• _SELECTED EXCERPT_
__________________________________________________

The total amount accrued, principal plus interest, from compound interest on an original principal of $ 300.00 at a rate of 6% per year compounded 2 times per year over 0.5 years is $ 309.00.

The total amount accrued, principal plus interest, from compound interest on an original principal of $ 300.00 at a rate of 6% per year compounded 2 times per year over 1 year is $ 318.27.

Step-by-step explanation:

a) How much will you have at the middle of the first year?

Using the formula

$A\:=\:P\left(1+\frac{r}{n}\right)^{nt}$

where

Principle = P

Annual rate = r

Compound = n

Time = (t in years)

A = Total amount

Given:

Principle P = $300

Annual rate r = 6% = 0.06 per year

Compound n = Semi-Annually = 2

Time (t in years) = 0.5 years

To determine:

Total amount = A = ?

Using the formula

$A\:=\:P\left(1+\frac{r}{n}\right)^{nt}$

substituting the values

$A=300\left(1+\frac{0.06}{2}\right)^{\left(2\right)\left(0.5\right)}$

$A=300\cdot \frac{2.06}{2}$

$A=\frac{618}{2}$

$A=309$ $

Therefore, the total amount accrued, principal plus interest, from compound interest on an original principal of $ 300.00 at a rate of 6% per year compounded 2 times per year over 0.5 years is $ 309.00.

__________________________________________________

• _DATA PROVIDED_

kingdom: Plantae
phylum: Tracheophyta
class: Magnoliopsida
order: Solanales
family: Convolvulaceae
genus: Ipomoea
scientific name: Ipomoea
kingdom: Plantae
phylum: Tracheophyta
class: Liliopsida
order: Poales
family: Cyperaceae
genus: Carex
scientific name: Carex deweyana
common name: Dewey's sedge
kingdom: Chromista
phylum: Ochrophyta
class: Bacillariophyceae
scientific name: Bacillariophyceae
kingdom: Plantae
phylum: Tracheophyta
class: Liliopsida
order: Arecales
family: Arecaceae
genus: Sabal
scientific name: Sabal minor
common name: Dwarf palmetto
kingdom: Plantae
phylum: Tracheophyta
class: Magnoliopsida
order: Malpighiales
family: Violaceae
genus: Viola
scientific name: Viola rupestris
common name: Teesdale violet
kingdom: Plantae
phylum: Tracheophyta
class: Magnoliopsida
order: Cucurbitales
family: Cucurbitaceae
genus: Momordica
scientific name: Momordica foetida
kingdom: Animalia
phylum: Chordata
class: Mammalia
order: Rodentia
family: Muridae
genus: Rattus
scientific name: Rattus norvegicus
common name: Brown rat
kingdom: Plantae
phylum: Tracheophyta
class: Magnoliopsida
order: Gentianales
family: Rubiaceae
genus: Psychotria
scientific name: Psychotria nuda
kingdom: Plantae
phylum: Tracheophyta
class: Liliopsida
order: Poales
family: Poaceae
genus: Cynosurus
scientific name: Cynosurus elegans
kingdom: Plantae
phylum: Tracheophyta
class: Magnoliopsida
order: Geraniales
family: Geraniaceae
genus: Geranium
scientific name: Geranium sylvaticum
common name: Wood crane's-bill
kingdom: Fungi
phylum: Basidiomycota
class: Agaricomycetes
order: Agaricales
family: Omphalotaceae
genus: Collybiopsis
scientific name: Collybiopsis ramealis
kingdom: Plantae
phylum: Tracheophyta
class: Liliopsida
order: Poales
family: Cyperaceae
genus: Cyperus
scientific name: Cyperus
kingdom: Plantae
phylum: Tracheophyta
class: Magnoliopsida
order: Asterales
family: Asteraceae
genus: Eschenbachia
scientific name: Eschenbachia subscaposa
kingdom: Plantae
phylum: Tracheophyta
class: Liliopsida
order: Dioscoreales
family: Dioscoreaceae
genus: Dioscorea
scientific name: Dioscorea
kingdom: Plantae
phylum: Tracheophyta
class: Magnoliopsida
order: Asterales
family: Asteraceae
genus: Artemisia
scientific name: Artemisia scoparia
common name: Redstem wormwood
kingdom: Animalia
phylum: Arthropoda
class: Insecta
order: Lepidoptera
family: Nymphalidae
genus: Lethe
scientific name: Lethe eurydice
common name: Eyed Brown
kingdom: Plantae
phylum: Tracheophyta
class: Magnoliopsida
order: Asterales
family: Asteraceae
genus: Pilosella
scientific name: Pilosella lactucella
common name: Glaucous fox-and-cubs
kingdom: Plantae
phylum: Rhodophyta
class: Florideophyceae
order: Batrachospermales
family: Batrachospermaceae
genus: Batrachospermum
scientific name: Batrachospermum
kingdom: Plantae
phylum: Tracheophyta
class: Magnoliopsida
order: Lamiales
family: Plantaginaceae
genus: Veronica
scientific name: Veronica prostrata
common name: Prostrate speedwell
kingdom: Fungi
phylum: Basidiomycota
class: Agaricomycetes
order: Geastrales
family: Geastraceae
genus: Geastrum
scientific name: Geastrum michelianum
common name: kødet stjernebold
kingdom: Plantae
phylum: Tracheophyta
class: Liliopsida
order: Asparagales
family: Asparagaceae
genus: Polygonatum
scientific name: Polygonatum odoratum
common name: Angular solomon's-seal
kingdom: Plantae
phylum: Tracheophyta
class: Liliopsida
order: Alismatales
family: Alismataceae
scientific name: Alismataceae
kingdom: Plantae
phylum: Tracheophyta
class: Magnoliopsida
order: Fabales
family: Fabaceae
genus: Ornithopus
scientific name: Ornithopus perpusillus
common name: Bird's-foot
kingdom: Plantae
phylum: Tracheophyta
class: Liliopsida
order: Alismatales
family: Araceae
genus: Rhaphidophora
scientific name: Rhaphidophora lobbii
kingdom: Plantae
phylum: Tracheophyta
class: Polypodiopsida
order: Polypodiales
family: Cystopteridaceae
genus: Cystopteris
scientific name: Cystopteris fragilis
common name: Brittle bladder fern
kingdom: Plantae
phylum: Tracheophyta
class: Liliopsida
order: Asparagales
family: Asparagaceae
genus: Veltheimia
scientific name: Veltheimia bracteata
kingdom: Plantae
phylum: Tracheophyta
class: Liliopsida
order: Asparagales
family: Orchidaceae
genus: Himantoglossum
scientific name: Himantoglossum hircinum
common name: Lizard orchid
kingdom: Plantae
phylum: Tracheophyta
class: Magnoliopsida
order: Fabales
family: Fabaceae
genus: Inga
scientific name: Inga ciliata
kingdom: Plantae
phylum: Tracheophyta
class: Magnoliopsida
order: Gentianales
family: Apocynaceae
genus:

__________________________________________________

• _EXERCISE DESCRIPTION_
Write the next part of the compound interest explanation, picking up after its final sentence. The items are separate material and are unrelated to the compound interest explanation.

• _ANSWER TO THIS PROBLEM_
Part b) How much at the end of one year?

Using the formula

$A\:=\:P\left(1+\frac{r}{n}\right)^{nt}$

where

Principle = P

Annual rate = r

Compound = n

Time = (t in years)

A = Total amount

Given:

Principle P = $300

Annual rate r = 6% = 0.06 per year

Compound n = Semi-Annually = 2

Time (t in years) = 1 years

To determine:

Total amount = A = ?

so using the formula

$A\:=\:P\left(1+\frac{r}{n}\right)^{nt}$

so substituting the values

$A\:=\:300\left(1+\frac{0.06}{2}\right)^{\left(2\right)\left(1\right)}$

$A=300\cdot \frac{2.06^2}{2^2}$

$A=318.27$ $

Therefore, the total amount accrued, principal plus interest, from compound interest on an original principal of $ 300.00 at a rate of 6% per year compounded 2 times per year over 1 year is $ 318.27.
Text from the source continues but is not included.